How many lines in the entries below contain the string "present"? Give only the number.

--- START DATA SECTION ---

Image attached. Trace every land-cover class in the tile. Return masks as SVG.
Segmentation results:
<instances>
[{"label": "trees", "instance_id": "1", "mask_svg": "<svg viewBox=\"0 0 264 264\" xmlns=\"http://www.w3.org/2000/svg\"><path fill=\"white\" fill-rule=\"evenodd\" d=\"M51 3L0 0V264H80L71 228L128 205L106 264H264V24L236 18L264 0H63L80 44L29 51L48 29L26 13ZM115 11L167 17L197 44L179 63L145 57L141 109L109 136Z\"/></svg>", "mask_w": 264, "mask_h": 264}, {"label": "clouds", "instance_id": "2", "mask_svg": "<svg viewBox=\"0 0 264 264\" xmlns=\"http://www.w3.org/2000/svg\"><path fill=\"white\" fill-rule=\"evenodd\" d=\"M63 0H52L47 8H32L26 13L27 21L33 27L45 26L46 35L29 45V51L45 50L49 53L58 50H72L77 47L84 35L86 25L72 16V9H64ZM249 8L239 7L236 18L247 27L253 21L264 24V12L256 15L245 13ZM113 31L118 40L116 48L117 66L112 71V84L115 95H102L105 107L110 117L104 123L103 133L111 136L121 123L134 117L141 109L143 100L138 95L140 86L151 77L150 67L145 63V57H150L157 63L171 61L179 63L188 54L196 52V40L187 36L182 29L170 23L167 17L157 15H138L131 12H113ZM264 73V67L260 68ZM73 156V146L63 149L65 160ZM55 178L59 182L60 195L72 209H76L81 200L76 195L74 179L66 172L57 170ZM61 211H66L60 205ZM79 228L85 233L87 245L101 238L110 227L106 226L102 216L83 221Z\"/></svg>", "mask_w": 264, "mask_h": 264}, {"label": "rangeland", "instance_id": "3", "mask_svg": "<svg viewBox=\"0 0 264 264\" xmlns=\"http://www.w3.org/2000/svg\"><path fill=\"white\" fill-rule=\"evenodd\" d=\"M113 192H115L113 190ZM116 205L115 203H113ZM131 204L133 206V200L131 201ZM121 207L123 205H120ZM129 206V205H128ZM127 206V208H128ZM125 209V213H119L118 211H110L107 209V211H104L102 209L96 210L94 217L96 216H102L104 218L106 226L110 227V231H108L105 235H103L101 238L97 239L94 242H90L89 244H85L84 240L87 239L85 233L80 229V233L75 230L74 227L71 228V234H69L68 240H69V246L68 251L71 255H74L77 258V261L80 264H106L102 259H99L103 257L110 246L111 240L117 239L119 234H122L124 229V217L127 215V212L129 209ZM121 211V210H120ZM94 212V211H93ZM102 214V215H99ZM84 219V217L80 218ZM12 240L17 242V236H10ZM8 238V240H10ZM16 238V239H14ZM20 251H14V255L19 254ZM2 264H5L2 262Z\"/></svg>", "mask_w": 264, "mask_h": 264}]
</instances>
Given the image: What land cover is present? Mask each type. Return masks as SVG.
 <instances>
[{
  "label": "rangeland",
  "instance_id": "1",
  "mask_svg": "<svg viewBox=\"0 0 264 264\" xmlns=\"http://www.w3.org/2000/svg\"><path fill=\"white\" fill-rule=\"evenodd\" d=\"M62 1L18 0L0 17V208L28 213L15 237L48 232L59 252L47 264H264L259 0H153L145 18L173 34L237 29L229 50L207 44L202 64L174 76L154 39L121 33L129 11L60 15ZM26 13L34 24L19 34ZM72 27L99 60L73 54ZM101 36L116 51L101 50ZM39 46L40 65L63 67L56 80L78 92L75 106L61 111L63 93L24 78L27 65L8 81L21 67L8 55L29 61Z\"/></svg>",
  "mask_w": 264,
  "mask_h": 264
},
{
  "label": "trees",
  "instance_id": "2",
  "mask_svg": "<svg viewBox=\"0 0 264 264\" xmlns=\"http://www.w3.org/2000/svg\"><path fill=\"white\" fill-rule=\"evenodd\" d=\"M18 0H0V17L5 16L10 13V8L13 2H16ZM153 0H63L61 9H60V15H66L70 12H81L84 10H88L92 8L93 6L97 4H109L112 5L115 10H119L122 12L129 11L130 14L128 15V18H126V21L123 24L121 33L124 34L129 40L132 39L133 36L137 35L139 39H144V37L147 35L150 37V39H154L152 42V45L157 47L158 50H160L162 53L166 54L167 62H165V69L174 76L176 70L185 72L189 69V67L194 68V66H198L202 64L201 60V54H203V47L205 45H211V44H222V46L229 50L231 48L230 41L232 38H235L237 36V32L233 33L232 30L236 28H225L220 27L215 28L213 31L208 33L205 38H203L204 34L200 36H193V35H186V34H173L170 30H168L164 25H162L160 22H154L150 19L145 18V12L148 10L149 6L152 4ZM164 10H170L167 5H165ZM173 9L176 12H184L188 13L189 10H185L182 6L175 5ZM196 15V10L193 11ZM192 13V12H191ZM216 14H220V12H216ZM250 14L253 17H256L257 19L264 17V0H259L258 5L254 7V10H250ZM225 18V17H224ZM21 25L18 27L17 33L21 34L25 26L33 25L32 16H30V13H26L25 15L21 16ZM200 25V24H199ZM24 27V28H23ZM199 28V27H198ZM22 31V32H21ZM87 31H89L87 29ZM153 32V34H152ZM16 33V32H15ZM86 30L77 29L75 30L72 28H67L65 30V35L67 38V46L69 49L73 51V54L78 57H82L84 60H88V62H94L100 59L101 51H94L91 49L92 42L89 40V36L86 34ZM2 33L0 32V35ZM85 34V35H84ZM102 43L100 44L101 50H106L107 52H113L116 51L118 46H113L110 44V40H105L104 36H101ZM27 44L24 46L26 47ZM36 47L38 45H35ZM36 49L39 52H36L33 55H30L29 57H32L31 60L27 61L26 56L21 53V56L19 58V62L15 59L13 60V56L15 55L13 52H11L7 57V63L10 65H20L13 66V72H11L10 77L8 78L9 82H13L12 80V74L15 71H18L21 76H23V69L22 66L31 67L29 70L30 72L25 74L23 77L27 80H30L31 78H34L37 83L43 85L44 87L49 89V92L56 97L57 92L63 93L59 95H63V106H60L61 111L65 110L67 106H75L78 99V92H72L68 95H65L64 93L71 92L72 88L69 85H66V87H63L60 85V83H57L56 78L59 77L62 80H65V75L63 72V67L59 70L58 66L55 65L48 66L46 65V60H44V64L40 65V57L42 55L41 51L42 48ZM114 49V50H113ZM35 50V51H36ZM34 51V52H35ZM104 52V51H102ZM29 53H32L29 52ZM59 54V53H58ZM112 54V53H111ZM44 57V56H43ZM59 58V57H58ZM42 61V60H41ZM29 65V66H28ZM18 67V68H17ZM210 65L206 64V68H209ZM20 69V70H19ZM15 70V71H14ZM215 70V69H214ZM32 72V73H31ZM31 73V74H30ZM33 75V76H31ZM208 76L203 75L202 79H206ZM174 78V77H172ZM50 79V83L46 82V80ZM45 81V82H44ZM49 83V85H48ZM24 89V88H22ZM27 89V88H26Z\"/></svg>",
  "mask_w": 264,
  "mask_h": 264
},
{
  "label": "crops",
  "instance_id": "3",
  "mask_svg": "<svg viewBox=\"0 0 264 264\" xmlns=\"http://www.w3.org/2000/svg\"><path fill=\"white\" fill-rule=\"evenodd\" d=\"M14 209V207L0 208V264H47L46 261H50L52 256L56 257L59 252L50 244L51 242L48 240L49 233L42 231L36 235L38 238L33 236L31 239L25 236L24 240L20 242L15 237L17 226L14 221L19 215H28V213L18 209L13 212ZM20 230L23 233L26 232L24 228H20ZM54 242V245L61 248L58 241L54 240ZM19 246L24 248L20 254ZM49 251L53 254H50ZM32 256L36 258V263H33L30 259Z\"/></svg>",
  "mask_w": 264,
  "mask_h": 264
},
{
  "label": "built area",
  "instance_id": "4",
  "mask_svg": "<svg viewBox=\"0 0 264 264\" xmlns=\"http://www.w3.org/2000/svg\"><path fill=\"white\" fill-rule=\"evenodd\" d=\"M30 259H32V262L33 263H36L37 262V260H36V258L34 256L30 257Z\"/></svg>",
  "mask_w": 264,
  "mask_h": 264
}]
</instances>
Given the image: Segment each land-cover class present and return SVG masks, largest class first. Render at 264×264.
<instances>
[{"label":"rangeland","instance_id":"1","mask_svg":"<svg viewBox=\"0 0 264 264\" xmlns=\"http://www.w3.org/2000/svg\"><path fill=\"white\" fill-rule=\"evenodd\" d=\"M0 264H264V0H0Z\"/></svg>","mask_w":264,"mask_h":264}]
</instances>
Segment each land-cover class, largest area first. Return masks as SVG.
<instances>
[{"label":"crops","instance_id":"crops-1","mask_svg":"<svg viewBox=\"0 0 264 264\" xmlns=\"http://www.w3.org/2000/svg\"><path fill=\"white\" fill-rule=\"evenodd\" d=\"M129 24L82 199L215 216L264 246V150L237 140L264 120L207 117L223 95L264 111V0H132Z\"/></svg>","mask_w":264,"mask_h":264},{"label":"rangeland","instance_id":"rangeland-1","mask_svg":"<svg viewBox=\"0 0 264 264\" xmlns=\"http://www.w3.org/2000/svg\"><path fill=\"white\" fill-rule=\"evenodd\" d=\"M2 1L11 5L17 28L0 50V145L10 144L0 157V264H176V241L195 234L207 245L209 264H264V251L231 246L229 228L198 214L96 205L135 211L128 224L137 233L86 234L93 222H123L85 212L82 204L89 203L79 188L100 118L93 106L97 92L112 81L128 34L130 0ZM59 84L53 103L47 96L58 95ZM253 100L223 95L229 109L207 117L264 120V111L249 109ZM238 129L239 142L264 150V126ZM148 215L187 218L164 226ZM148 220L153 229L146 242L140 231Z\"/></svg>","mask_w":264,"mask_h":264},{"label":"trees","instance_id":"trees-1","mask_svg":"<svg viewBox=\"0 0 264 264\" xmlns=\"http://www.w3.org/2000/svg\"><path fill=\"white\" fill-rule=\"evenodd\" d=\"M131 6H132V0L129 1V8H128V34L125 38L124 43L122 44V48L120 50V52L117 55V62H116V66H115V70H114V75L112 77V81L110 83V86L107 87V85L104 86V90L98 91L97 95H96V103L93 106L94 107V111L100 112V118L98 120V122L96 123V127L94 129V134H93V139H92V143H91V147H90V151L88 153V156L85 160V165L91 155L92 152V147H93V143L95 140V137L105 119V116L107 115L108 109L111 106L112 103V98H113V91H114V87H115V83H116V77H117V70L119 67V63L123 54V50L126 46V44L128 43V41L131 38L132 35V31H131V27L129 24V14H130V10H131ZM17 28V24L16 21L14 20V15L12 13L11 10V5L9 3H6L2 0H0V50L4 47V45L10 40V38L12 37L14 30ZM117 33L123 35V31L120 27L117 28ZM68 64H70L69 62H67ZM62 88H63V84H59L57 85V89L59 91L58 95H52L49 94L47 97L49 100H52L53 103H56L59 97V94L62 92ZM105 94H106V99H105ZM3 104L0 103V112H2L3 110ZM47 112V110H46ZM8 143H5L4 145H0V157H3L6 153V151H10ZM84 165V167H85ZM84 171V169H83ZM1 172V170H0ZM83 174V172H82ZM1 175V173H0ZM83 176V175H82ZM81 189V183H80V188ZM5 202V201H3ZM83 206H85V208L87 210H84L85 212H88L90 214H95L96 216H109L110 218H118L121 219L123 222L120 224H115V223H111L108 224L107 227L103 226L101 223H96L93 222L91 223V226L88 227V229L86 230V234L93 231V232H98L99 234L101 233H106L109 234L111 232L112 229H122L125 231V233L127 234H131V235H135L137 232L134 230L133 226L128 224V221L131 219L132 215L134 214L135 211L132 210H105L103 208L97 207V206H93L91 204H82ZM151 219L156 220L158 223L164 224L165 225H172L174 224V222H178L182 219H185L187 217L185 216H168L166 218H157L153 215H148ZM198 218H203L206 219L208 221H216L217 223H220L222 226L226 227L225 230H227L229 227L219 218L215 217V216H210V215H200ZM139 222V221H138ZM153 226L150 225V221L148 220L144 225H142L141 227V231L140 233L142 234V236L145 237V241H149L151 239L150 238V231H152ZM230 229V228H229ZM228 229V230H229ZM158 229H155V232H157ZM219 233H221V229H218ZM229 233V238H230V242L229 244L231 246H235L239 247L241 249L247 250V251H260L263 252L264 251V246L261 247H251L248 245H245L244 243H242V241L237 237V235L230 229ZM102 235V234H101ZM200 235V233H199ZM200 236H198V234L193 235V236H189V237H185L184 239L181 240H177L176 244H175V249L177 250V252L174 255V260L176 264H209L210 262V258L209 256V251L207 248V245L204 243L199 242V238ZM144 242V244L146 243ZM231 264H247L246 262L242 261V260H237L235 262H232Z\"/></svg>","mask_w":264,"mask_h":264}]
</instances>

--- END DATA SECTION ---

WRITTEN ANSWER – 2